START Input records

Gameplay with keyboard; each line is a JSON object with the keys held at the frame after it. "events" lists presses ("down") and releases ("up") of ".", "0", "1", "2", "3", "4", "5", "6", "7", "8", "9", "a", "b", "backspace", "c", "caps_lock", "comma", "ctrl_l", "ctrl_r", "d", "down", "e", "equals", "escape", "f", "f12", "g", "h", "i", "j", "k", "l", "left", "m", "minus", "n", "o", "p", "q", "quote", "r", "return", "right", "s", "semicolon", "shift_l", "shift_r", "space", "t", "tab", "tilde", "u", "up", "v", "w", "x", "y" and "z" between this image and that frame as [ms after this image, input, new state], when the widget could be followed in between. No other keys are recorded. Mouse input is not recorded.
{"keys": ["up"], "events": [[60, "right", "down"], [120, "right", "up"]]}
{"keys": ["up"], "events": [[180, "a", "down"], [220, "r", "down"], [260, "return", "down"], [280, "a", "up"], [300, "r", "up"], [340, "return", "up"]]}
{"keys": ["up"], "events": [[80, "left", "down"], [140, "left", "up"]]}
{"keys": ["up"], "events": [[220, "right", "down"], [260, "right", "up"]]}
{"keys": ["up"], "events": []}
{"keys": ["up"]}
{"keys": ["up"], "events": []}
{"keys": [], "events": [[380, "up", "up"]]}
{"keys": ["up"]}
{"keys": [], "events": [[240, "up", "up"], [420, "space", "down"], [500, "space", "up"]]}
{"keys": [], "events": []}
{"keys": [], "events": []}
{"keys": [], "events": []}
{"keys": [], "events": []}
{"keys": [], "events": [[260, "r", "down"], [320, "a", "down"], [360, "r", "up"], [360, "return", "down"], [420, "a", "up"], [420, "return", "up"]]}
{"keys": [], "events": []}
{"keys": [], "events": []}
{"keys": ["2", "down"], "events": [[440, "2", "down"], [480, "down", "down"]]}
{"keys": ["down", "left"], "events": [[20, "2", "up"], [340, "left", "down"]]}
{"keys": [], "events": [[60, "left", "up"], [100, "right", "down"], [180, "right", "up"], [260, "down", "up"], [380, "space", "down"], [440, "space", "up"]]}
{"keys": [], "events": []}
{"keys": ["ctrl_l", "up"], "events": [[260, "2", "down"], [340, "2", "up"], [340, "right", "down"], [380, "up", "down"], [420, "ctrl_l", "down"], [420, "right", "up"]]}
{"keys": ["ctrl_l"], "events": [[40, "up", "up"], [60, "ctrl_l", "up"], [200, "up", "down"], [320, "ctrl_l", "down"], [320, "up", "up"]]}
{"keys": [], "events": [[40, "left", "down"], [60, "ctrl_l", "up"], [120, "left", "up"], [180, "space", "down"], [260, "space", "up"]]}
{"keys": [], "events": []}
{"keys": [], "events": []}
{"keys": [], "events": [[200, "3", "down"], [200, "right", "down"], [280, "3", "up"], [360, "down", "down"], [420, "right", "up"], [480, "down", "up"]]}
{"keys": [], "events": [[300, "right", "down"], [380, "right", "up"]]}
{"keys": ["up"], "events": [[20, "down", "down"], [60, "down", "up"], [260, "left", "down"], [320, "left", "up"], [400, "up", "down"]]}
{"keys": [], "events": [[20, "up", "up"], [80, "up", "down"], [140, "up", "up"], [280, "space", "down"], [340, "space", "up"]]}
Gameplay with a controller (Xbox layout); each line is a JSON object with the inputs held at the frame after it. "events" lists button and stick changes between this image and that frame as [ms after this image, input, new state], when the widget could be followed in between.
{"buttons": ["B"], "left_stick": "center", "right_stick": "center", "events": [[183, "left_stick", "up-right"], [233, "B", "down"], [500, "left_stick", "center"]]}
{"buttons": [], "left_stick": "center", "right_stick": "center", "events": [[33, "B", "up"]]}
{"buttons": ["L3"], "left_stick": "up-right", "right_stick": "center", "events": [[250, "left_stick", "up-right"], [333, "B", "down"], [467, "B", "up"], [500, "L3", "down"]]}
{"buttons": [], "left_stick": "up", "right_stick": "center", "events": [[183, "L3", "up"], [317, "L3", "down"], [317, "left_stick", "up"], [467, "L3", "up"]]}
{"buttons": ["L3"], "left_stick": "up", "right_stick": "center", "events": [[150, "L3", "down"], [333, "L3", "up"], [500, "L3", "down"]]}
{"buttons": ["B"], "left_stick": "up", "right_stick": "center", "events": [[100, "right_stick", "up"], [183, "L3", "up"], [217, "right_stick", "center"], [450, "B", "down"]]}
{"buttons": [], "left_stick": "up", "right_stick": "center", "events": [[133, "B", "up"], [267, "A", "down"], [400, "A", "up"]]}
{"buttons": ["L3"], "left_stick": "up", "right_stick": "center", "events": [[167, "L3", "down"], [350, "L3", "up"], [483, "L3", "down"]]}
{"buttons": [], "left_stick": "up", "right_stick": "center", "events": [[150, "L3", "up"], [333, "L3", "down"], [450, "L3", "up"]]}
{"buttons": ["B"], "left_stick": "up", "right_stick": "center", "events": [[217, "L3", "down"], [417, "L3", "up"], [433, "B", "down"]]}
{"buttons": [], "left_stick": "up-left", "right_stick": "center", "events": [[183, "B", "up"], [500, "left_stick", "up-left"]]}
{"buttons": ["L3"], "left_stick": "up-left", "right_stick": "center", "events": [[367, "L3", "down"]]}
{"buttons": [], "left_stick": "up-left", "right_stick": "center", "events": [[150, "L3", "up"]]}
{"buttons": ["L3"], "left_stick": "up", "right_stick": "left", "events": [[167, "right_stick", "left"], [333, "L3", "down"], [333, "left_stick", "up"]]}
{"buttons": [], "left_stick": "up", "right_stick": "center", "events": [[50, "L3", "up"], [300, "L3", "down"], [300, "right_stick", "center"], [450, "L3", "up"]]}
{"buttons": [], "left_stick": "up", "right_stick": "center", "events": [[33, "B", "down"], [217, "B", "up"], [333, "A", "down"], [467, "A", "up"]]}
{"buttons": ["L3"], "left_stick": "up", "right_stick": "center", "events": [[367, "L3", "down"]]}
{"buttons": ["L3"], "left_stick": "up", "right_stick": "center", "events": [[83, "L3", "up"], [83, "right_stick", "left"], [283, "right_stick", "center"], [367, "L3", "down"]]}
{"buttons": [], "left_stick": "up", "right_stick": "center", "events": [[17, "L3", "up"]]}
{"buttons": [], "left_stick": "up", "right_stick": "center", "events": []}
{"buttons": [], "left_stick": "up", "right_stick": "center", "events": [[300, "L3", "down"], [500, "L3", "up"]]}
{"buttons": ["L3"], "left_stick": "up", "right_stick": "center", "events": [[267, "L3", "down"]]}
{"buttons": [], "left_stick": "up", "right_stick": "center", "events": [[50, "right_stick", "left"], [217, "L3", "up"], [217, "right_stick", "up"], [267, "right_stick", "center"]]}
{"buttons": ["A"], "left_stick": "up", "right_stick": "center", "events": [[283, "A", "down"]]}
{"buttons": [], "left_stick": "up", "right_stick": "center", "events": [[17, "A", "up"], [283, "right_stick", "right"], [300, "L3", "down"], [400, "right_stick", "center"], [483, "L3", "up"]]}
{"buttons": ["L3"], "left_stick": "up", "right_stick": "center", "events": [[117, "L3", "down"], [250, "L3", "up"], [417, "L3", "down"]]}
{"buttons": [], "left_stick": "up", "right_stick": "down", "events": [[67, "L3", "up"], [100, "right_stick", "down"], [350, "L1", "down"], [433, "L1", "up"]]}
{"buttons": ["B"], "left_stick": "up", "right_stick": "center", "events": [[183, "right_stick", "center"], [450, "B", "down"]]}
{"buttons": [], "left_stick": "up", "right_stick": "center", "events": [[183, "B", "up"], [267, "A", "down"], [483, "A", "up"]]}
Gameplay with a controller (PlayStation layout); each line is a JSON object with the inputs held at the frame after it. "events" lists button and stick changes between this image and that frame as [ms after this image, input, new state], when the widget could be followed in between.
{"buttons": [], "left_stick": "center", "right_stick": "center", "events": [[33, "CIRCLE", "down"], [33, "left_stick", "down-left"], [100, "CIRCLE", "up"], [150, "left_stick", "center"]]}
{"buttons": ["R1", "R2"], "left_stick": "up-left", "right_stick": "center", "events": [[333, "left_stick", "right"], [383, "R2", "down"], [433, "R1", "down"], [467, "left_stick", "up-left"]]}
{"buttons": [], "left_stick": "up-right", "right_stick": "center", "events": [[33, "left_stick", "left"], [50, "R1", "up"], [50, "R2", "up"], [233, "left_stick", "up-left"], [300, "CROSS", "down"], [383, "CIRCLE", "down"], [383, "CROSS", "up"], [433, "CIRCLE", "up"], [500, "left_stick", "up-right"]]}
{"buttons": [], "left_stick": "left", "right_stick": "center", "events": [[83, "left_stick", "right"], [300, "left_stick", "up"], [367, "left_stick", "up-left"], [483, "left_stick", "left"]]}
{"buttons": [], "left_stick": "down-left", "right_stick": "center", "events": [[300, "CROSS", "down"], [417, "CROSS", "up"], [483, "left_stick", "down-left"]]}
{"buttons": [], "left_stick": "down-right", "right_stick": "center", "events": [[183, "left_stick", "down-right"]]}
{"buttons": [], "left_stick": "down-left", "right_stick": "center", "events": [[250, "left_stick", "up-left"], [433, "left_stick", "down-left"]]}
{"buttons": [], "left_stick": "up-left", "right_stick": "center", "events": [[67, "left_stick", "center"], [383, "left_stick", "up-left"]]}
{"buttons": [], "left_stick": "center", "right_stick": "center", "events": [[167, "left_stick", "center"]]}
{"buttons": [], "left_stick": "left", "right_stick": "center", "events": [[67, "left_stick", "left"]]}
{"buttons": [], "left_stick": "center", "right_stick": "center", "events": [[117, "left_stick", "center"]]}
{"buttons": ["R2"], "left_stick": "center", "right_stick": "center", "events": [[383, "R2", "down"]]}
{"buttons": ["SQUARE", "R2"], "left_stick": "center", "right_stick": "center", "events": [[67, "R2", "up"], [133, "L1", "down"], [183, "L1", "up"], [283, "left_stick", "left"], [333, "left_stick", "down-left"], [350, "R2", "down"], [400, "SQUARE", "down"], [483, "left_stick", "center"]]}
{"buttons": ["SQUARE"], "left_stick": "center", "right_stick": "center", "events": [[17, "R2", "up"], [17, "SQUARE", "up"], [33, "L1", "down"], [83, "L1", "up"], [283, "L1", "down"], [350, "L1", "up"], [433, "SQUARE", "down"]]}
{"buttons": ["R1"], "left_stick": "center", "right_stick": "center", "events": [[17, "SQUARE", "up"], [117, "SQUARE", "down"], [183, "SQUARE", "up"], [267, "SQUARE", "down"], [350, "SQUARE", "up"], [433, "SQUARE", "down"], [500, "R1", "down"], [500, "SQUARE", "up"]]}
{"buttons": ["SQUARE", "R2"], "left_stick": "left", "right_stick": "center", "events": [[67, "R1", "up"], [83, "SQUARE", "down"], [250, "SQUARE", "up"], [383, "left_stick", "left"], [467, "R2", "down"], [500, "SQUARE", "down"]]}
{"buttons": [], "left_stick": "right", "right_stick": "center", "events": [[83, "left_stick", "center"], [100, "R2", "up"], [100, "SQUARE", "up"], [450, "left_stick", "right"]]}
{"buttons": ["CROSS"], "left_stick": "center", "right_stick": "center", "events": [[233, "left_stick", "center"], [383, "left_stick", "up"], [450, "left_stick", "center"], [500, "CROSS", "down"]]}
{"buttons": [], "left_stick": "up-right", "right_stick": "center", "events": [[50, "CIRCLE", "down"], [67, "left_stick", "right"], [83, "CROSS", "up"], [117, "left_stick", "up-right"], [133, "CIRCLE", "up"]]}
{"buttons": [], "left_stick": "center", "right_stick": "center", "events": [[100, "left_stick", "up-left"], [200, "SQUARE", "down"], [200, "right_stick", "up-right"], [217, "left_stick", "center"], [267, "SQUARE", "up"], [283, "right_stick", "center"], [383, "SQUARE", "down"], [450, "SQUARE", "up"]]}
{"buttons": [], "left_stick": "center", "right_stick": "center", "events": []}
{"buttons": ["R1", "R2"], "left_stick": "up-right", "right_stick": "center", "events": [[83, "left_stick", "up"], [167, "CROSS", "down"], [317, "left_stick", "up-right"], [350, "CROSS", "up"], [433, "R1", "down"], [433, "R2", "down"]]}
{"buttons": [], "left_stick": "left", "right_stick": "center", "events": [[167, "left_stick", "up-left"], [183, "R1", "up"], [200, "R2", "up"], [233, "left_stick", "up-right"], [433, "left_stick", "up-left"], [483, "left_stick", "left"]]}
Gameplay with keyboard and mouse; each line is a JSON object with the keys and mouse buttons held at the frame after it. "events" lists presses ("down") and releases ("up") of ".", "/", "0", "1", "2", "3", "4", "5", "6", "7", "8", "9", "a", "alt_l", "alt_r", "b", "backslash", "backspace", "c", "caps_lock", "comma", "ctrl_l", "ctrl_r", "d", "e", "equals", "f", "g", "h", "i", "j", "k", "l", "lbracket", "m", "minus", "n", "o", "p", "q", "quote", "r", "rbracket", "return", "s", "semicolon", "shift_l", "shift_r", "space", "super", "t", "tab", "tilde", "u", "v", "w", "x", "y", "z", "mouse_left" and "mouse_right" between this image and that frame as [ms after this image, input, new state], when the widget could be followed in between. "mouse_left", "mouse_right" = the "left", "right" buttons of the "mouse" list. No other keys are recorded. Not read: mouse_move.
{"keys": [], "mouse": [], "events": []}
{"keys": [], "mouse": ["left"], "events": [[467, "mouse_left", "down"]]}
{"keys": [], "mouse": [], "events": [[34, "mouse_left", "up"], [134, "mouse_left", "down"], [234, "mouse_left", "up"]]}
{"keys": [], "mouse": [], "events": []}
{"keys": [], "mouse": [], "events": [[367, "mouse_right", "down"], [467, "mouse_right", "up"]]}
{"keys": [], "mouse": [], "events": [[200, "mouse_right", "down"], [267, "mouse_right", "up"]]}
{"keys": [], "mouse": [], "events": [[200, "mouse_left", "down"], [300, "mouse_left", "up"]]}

END Input records

▸ **Exercise details**
Within the listing above, the lines holding "changes" should be counted. Give only the number.

▸ **Result of the task**
2